In December, 1841, Emerson delivered a Lecture entitled "The Conservative." It was a time of great excitement among the members of that circle of which he was the spiritual leader. Never did Emerson show the perfect sanity which characterized his practical judgment more beautifully than in this Lecture and in his whole course with reference to the intellectual agitation of the period. He is as fair to the conservative as to the reformer. He sees the fanaticism of the one as well as that of the other. "Conservatism tends to universal seeming and treachery; believes in a negative fate; believes that men's tempers govern them; that for me it avails not to trust in principles, they will fail me, I must bend a little; it distrusts Nature; it thinks there is a general law without a particular application,—law for all that does not include any one. Reform in its antagonism inclines to asinine resistance, to kick with hoofs; it runs to egotism and bloated self-conceit; it runs to a bodiless pretension, to unnatural refining and elevation, which ends in hypocrisy and sensual reaction. And so, whilst we do not go beyond general statements, it may be safely affirmed of these two metaphysical antagonists that each is a good half, but an impossible whole."

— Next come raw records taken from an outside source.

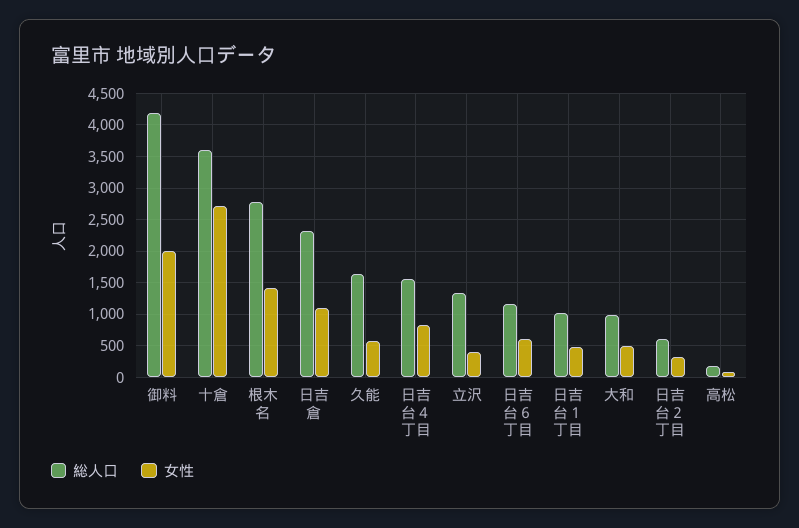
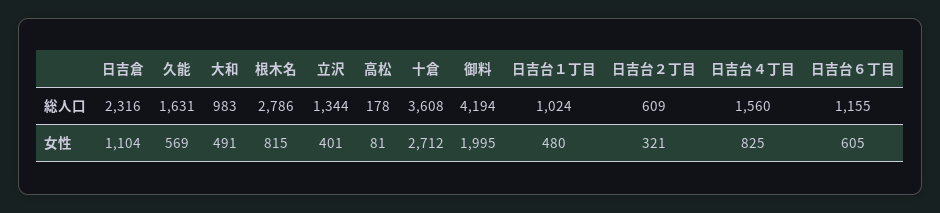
  {
    "総人口": {
      "御料": 4194,
      "十倉": 3608,
      "根木名": 2786,
      "日吉倉": 2316,
      "久能": 1631,
      "日吉台４丁目": 1560,
      "立沢": 1344,
      "日吉台６丁目": 1155,
      "日吉台１丁目": 1024,
      "大和": 983,
      "日吉台２丁目": 609,
      "高松": 178
    },
    "女性": {
      "御料": 1995,
      "十倉": 2712,
-     "根木名": 1400,
+     "根木名": 815,
      "日吉倉": 1104,
      "久能": 569,
      "日吉台４丁目": 825,
      "立沢": 401,
      "日吉台６丁目": 605,
      "日吉台１丁目": 480,
      "大和": 491,
      "日吉台２丁目": 321,
      "高松": 81
    }
  }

He has his beliefs, and, if you will, his prejudices, but he loves fair play, and though he sides with the party of the future, he will not be unjust to the present or the past.
We read in a letter from Emerson to Carlyle, dated March 12, 1835, that Dr. Charming "lay awake all night, he told my friend last week, because he had learned in the evening that some young men proposed to issue a journal, to be called 'The Transcendentalist,' as the organ of a spiritual philosophy." Again on the 30th of April of the same year, in a letter in which he lays out a plan for a visit of Carlyle to this country, Emerson says:—
"It was suggested that if Mr. C. would undertake a journal of which we have talked much, but which we have never yet produced, he would do us great service, and we feel some confidence that it could be made to secure him a support. It is that project which I mentioned to you in a letter by Mr. Barnard,—a book to be called 'The Transcendentalist;' or, 'The Spiritual Inquirer,' or the like…. Those who are most interested in it designed to make gratuitous contribution to its pages, until its success could be assured."